Pulse oximetry may be a useful screening tool.

Pregnancy testing is warranted in women of childbearing age because terpenes may act as abortifacients.

Imaging Studies

Evidence of aspiration tends to occur early, usually within 6 hours. Asymptomatic pneumonitis usually is not clinically important; therefore, chest radiography in an asymptomatic patient is not recommended.

As in all patients with altered mental status, consider obtaining a CT scan of the head or MRI for CNS imaging.



Prehospital Care

Induction of emesis is contraindicated because of the risk of aspiration. Terpenes are not adsorbed by charcoal. It is best to not administer anything by mouth.
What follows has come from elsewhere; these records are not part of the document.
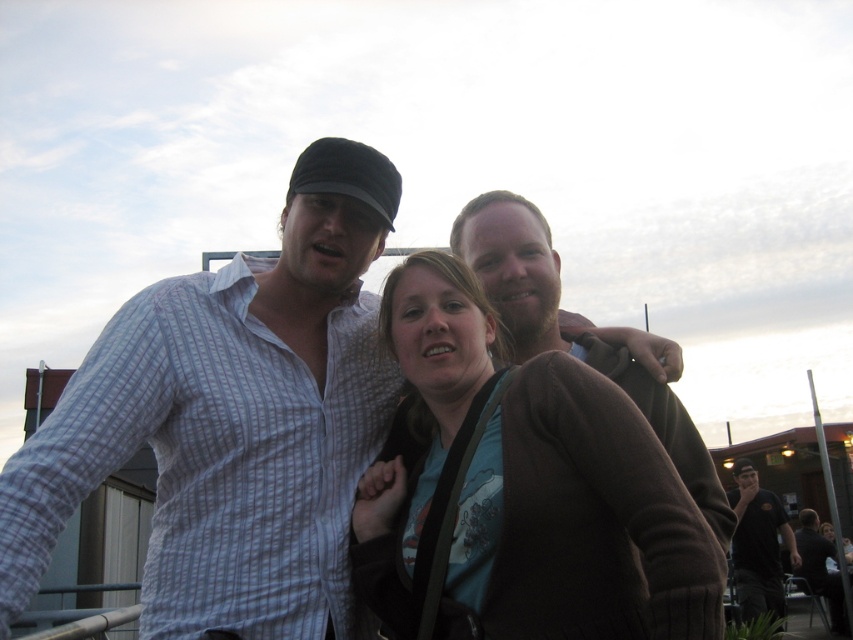
Is brown soft sweater at center positioned in front of black cotton shirt at lower right?

Yes, it is.

Does brown soft sweater at center have a smaller size compared to black cotton shirt at lower right?

Indeed, brown soft sweater at center has a smaller size compared to black cotton shirt at lower right.

Between point (492, 566) and point (764, 589), which one is positioned in front?

Point (492, 566)

The width and height of the screenshot is (853, 640). I want to click on brown soft sweater at center, so click(x=527, y=490).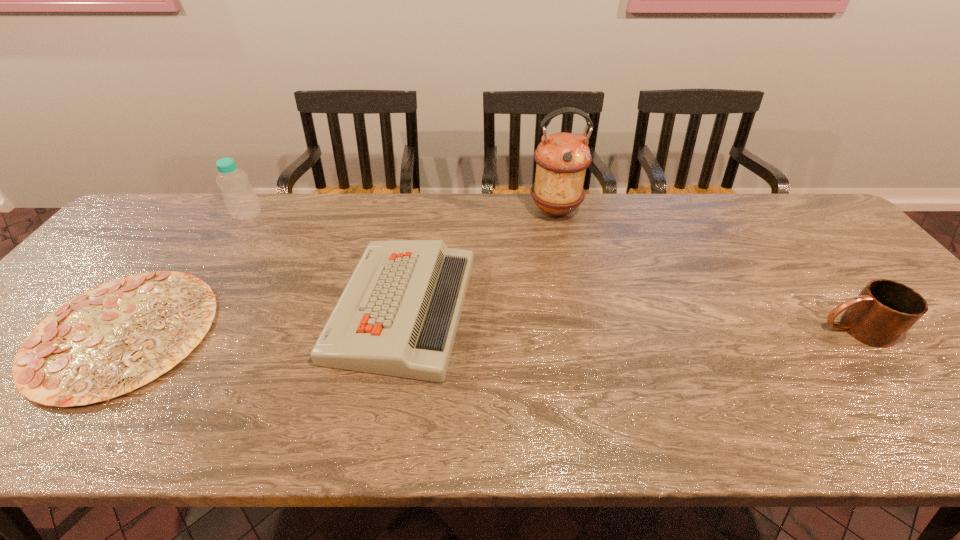
Locate an element on the screen. vacant space located on the side of the rightmost object with the handle is located at coordinates (668, 329).

Find the location of `free space located on the side of the rightmost object with the handle`. free space located on the side of the rightmost object with the handle is located at coordinates (731, 329).

Where is `vacant space located 0.050m on the back of the third object from left to right`? vacant space located 0.050m on the back of the third object from left to right is located at coordinates (414, 240).

Image resolution: width=960 pixels, height=540 pixels. What are the coordinates of `oil lamp present at the far edge` in the screenshot? It's located at (562, 158).

The image size is (960, 540). Find the location of `bottle located in the far edge section of the desktop`. bottle located in the far edge section of the desktop is located at coordinates coord(240,198).

Find the location of a particular element. object situated at the right edge is located at coordinates (885, 310).

This screenshot has width=960, height=540. Identify the location of free space at the far edge. 236,231.

Where is `free space at the near edge of the desktop`? free space at the near edge of the desktop is located at coordinates (369, 423).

Careful attention should be paid to the patient's airway.

Treatment guidelines on management of camphor exposure are available from the American Association of Poison Control Centers.[16]

Emergency Department Care

If the patient is asymptomatic, no immediate intervention is warranted. Supportive measures may be all that is needed. Seizures should be managed with benzodiazepines. Gastric emptying is not recommended.


Pulmonary consultation may be required if aspiration has occurred. Consider consultation with a poison control center or medical toxicologist. Psychiatric consultation is necessary in cases with deliberate exposure. Counseling may be indicated in exposures as a result of folk remedies.


All household products, medications, and chemicals should be safely stored away in their original packages. Medications should never be taken or applied to the skin without first reading the label carefully.

Camphor is found in many essential oils.  It freely crosses the placenta and at high doses may cause damage to fetal organs including the liver, kidney and brain.  Women should avoid using products containing camphor during pregnancy and while breastfeeding.[17]

Long-Term Monitoring

Long-term follow-up care is necessary if pneumonitis develops.



Medication Summary

No specific antidote is indicated. Management is symptomatic and supportive. Benzodiazepines may be used if seizures occur. Gastric decontamination is typically not recommended unless another toxic substance is co-ingested.


Class Summary

Prevent seizure recurrence and terminate clinical and electrical seizure activity.

Lorazepam (Ativan)

Useful to treat seizures and induce sedation. Sedative hypnotic with short onset of effects and relatively long half-life.

By increasing the action of GABA, a major inhibitory neurotransmitter in the brain, may depress all levels of CNS, including limbic and reticular formation. Monitor carefully for respiratory depression.

Diazepam (Valium)

Depresses all levels of CNS (eg, limbic and reticular formation), possibly by increasing activity of GABA. Third-line agent for agitation or seizures because of shorter duration of anticonvulsive effects and accumulation of active metabolites that may prolong sedation. Individualize dosage cautiously to avoid adverse effects. Monitor carefully for respiratory depression.

Midazolam (Versed)

Used as alternative in termination of refractory status epilepticus. Because water soluble, takes approximately 3 times longer than diazepam to peak EEG effects. Thus, clinician must wait 2-3 min to fully evaluate sedative effects before initiating procedure or repeating dose. Has twice the affinity for benzodiazepine receptors than diazepam. May be administered IM if unable to obtain vascular access.

Monitor carefully for respiratory depression.